Named joint coordinates:
=====
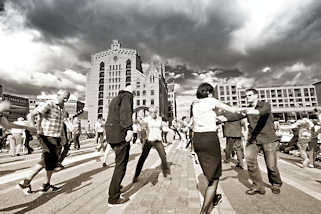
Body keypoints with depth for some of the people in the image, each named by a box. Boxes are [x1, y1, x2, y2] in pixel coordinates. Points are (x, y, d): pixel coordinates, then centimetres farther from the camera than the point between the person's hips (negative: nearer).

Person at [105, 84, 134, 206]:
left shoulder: (114, 99, 24)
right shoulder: (127, 96, -1)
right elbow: (125, 111, -20)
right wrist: (129, 129, -30)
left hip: (109, 132, 9)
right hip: (120, 132, -9)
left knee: (120, 161, 23)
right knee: (121, 164, -1)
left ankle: (116, 185, 36)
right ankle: (113, 198, 6)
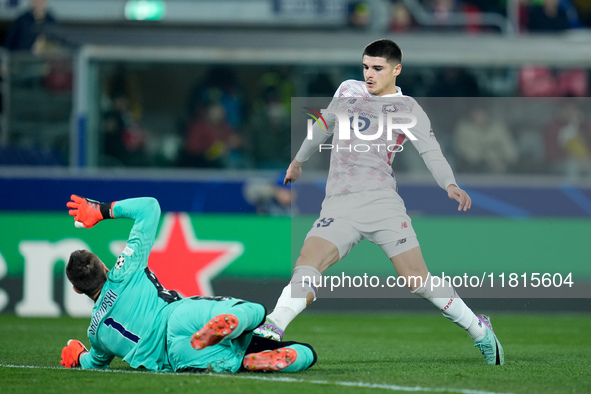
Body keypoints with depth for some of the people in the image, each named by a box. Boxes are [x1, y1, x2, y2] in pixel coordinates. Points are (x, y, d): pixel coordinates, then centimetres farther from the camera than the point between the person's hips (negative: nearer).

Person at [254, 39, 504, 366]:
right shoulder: (347, 91, 18)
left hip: (380, 200, -3)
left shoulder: (407, 108, 7)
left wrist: (450, 185, -21)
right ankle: (272, 330, -32)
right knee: (307, 265, -21)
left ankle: (479, 330, 10)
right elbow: (324, 127, 36)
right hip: (337, 204, 3)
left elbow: (431, 152, -2)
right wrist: (299, 160, 46)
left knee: (417, 279, -6)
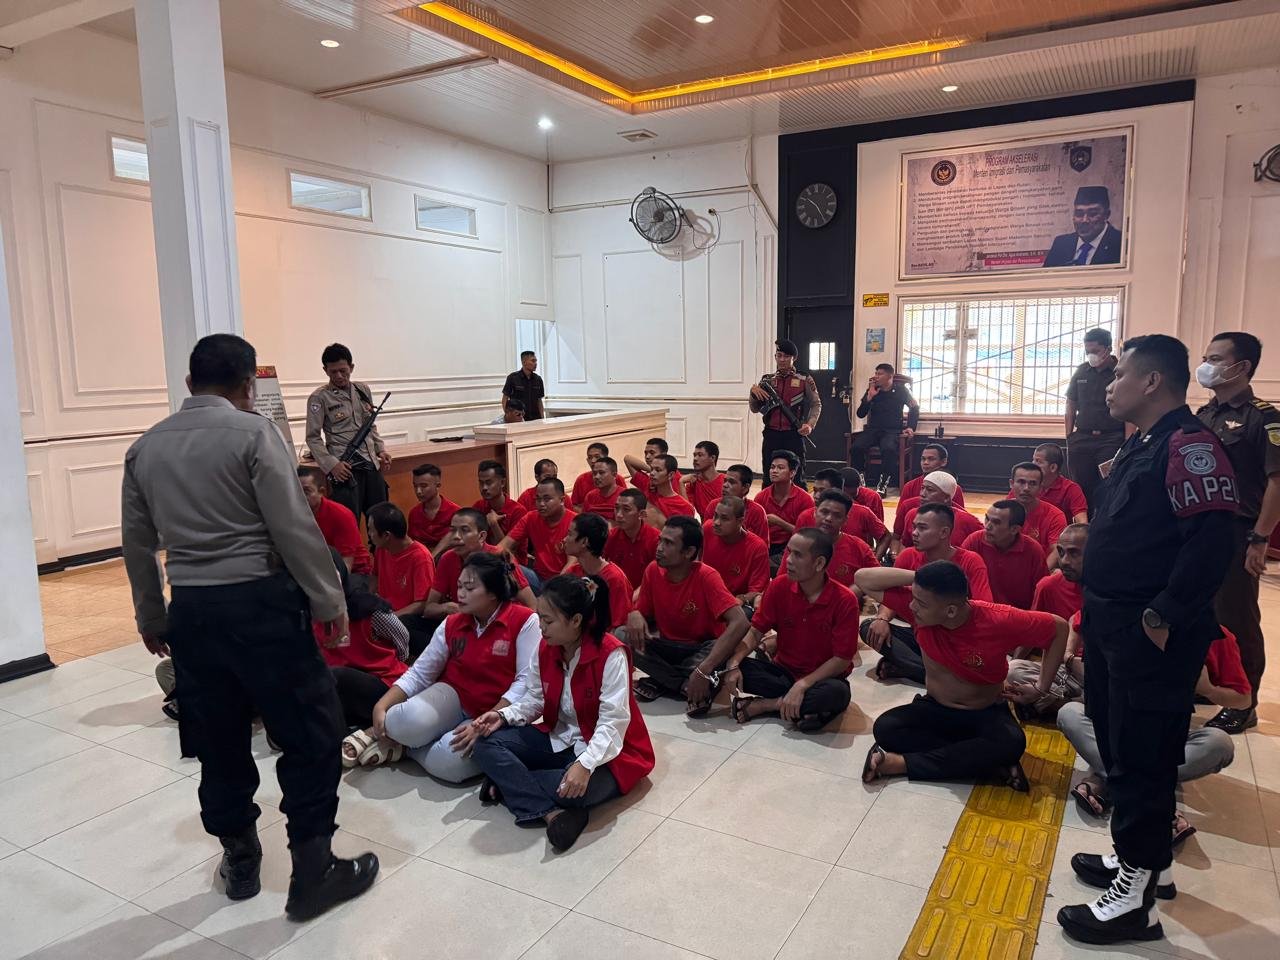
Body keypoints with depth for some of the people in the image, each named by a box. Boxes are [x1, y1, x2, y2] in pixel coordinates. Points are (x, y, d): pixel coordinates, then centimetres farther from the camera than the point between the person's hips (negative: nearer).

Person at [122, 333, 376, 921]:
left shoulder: (145, 448, 9)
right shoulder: (252, 432, -9)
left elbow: (137, 545, 14)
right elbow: (294, 529, -14)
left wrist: (151, 619, 25)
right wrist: (329, 601, -6)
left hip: (190, 610, 6)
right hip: (259, 602, -6)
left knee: (218, 740, 18)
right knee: (311, 732, 6)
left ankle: (240, 863, 33)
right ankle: (313, 872, 13)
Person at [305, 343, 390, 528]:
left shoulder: (363, 390, 12)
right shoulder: (319, 398, -3)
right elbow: (313, 438, -5)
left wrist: (380, 449, 8)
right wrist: (331, 464, -16)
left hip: (371, 464, 5)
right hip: (345, 468, -5)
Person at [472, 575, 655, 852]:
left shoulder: (611, 654, -25)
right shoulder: (546, 648, -4)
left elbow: (612, 723, -28)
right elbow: (535, 700, 5)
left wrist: (584, 764, -40)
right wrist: (504, 715, -14)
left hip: (603, 752, -7)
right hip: (558, 739, 7)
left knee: (576, 789, -39)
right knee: (487, 744, -12)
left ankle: (508, 782, -12)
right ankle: (551, 812, -26)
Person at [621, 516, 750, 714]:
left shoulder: (706, 577, -23)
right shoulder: (653, 570, -9)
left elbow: (740, 623, -34)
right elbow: (642, 614, 3)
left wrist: (703, 670, -41)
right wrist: (634, 616, -25)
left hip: (701, 649, -5)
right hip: (667, 646, 5)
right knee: (621, 637, -22)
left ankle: (662, 682, -18)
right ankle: (688, 685, -19)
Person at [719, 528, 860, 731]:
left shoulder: (844, 600, -19)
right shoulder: (779, 587, -8)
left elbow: (842, 659, -17)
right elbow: (756, 631, -5)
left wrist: (802, 685, -27)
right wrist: (733, 663, -24)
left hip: (821, 678, -3)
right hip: (783, 670, 3)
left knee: (837, 693, -38)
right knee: (735, 667, -22)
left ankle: (763, 704, -19)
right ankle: (809, 707, -20)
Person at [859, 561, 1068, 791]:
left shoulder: (999, 621, -25)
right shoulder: (920, 609, -19)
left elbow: (1058, 627, -11)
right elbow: (863, 578, -22)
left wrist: (1041, 686, -9)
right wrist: (915, 577, -34)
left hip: (986, 714, -2)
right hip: (935, 709, 2)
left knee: (1011, 743, -35)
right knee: (884, 728, -26)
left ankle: (902, 763, -28)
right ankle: (988, 762, -22)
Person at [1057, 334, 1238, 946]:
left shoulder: (1189, 446, -17)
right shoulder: (1139, 446, 15)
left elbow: (1211, 543, -25)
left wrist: (1162, 618, -23)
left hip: (1150, 637, -10)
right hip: (1112, 626, 10)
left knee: (1141, 760, 0)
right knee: (1116, 747, 19)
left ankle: (1137, 901, 12)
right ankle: (1133, 857, 36)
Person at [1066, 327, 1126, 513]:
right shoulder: (1081, 371, 11)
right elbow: (1071, 405, 15)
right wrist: (1069, 436, 8)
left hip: (1111, 440, -4)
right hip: (1082, 439, 4)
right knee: (1082, 490, 7)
=====
TASK DIRECTIONS:
Every line from the first line of the entries above through the line with "right ankle: (113, 198, 6)" must be repeated exactly, and pictures must not be.

SOLUTION FOR THIS TASK:
Body keypoints with depth for some of the people in the image, each named by a box. Boxes are [x1, y1, x2, y2] in pixel coordinates. Points are (x, y, d): pixel coordinates, then centimetres farther from the camera than the point between the person's hips (negative: nearer).

Person at [105, 84, 134, 206]:
left shoulder: (114, 99, 24)
right shoulder: (127, 96, -1)
right elbow: (125, 111, -20)
right wrist: (129, 129, -30)
left hip: (109, 132, 9)
right hip: (120, 132, -9)
left knee: (120, 161, 23)
right knee: (121, 164, -1)
left ankle: (116, 185, 36)
right ankle: (113, 198, 6)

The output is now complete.